Aspects morphologiques du développement du cancer colorectal

Le cancer colorectal est un adénocarcinome dans l’immense majorité des cas (97 %), c'est-à-dire que c’est un cancer développé aux dépens de l’épithélium (revêtement superficiel) de la muqueuse colorectale, épithélium qui s’invagine pour former les glandes (ou cryptes) de Lieberkühn.

La première étape du développement du cancer colorectal est l’apparition d’une hyperprolifération de l’épithélium colique.

Au plan morphologique, la première anomalie décelable est le foyer de cryptes aberrantes (FCA). Il s’agit de cryptes au calibre élargi entourées d’un épithélium épaissi avec une mucosécrétion diminuée. Il en existe deux formes, hyperplasiques et dysplasiques. Les formes dysplasiques sont caractérisées par une stratification des noyaux, une présence de mitoses dans les deux tiers superficiels des cryptes et une raréfaction des cellules caliciformes. Elles représentent à peu près 5 % des FCA et sont l’équivalent de micro-adénomes. Les FCA ne sont pas visibles en routine en coloscopie. Leur détection nécessite l’utilisation de vidéo-endoscopes à optique grossissante (zoom) et de colorants (chromoendoscopie au bleu de méthylène).

La prolifération anormale de cellules immatures incapables d’envahir le chorion tend à s’accumuler dans et au-dessus de la muqueuse et aboutit à la formation d’un polype adénomateux. Il s’agit d’une véritable lésion précancéreuse qui correspond déjà à l’expansion clonale de cellules mutées. Certains polypes adénomateux vont augmenter de taille et être le siège de modifications morphologiques progressivement croissantes appelées dysplasie.

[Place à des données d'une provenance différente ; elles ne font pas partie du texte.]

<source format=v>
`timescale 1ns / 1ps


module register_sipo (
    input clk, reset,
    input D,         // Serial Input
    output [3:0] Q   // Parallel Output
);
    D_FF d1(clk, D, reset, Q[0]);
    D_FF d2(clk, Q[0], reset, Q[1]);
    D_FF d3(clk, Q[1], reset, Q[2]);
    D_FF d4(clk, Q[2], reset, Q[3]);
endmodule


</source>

La dysplasie comprend des anomalies cellulaires (nucléaires et cytoplasmiques) et architecturales. Il s’agit d’une véritable lésion néoplasique, strictement limitée à l’épithélium, sans infiltration de la membrane basale (synonyme = néoplasie intra-épithéliale). Les anomalies sont d’intensité variable classées en dysplasie de bas grade et de haut grade. Le risque d’évoluer vers un cancer est d’autant plus grand que la dysplasie est plus sévère, de haut grade.

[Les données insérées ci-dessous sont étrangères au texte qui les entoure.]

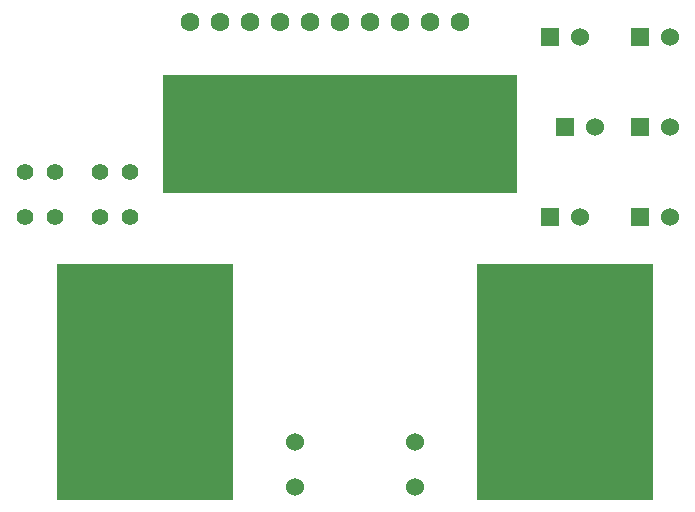
<source format=gbs>
G04 (created by PCBNEW (2013-07-07 BZR 4022)-stable) date Saturday 09 November 2013 12:27:47 PM IST*
%MOIN*%
G04 Gerber Fmt 3.4, Leading zero omitted, Abs format*
%FSLAX34Y34*%
G01*
G70*
G90*
G04 APERTURE LIST*
%ADD10C,0.00590551*%
%ADD11C,0.06*%
%ADD12C,0.0629921*%
%ADD13R,0.06X0.06*%
%ADD14C,0.055*%
%ADD15R,0.590551X0.787402*%
%ADD16R,1.1811X0.393701*%
G04 APERTURE END LIST*
G54D10*
G54D11*
X34500Y-32500D03*
X38500Y-32500D03*
X38500Y-31000D03*
X34500Y-31000D03*
G54D12*
X31000Y-17000D03*
X32000Y-17000D03*
X33000Y-17000D03*
X34000Y-17000D03*
X35000Y-17000D03*
X36000Y-17000D03*
X37000Y-17000D03*
X38000Y-17000D03*
X39000Y-17000D03*
X40000Y-17000D03*
G54D13*
X43000Y-17500D03*
G54D11*
X44000Y-17500D03*
G54D13*
X46000Y-17500D03*
G54D11*
X47000Y-17500D03*
G54D13*
X43500Y-20500D03*
G54D11*
X44500Y-20500D03*
G54D13*
X43000Y-23500D03*
G54D11*
X44000Y-23500D03*
G54D13*
X46000Y-23500D03*
G54D11*
X47000Y-23500D03*
G54D13*
X46000Y-20500D03*
G54D11*
X47000Y-20500D03*
G54D14*
X25500Y-22000D03*
X26500Y-22000D03*
X25500Y-23500D03*
X26500Y-23500D03*
X28000Y-23500D03*
X29000Y-23500D03*
X28000Y-22000D03*
X29000Y-22000D03*
G54D15*
X29500Y-29000D03*
X43500Y-29000D03*
G54D16*
X36000Y-20750D03*
M02*

</source>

Lorsque les anomalies cellulaires et architecturales sont majeures mais que la membrane basale n’est pas franchie par les cellules tumorales, certains utilisent le terme de cancer in situ (synonymes = cancer intra-épithélial ou cancer stade 0). D’autres conseillent d’éviter ce terme considérant qu’il n’est pas possible de distinguer ces anomalies de celles d’une dysplasie de haut grade et préfèrent réserver le terme de cancer aux lésions indiscutablement malignes ayant franchi la membrane basale.

L’effraction de la membrane basale (lame basale) périglandulaire avec invasion du chorion muqueux définit l’étape de transformation adénocarcinomateuse. Le foyer d’adénocarcinome est d’abord superficiel, strictement intramuqueux, limité au chorion entourant les glandes, sans franchissement de la musculaire muqueuse. Stricto sensu, on peut parler dès ce stade d’adénocarcinome invasif.

En fait, pour les adénocarcinomes coliques, il est habituellement admis de réserver le terme d’adénocarcinome invasif aux lésions qui dépassent la musculaire muqueuse. En effet, il est difficile de distinguer les adénocarcinomes in situ des adénocarcinomes intramuqueux. La lame basale, dont le franchissement détermine le passage à l’adénocarcinome intramuqueux, est difficile à suivre, notamment après résection endoscopique. D’autre part, seuls les adénocarcinomes dépassant la musculaire muqueuse sont susceptibles d’engendrer des métastases. Il n’y a pas de capillaire lymphatique dans le chorion superficiel de la muqueuse colorectale et aucune dissémination lymphatique d’adénocarcinome atteignant la musculaire muqueuse sans la dépasser n’a jamais été décrite. Ces deux types d’adénocarcinome in situ et intramuqueux sont confondus dans la classification TNM en un seul stade Tis.

Après franchissement de la musculaire muqueuse, le foyer d’adénocarcinome s’étend progressivement en profondeur dans la paroi colorectale, d’abord dans la sous-muqueuse, puis dans la musculeuse, puis dans la sous-séreuse et, le cas échéant, la séreuse. L’extension en profondeur de l’adénocarcinome est un facteur pronostique important et doit être évaluée, conformément aux recommandations de la conférence de consensus de 1998 sur le cancer du colon, selon la classification TNM.

A un stade tardif de l’évolution du cancer colorectal, les cellules malignes génétiquement instables accumulent les mutations et certains clones acquièrent la capacité de métastaser.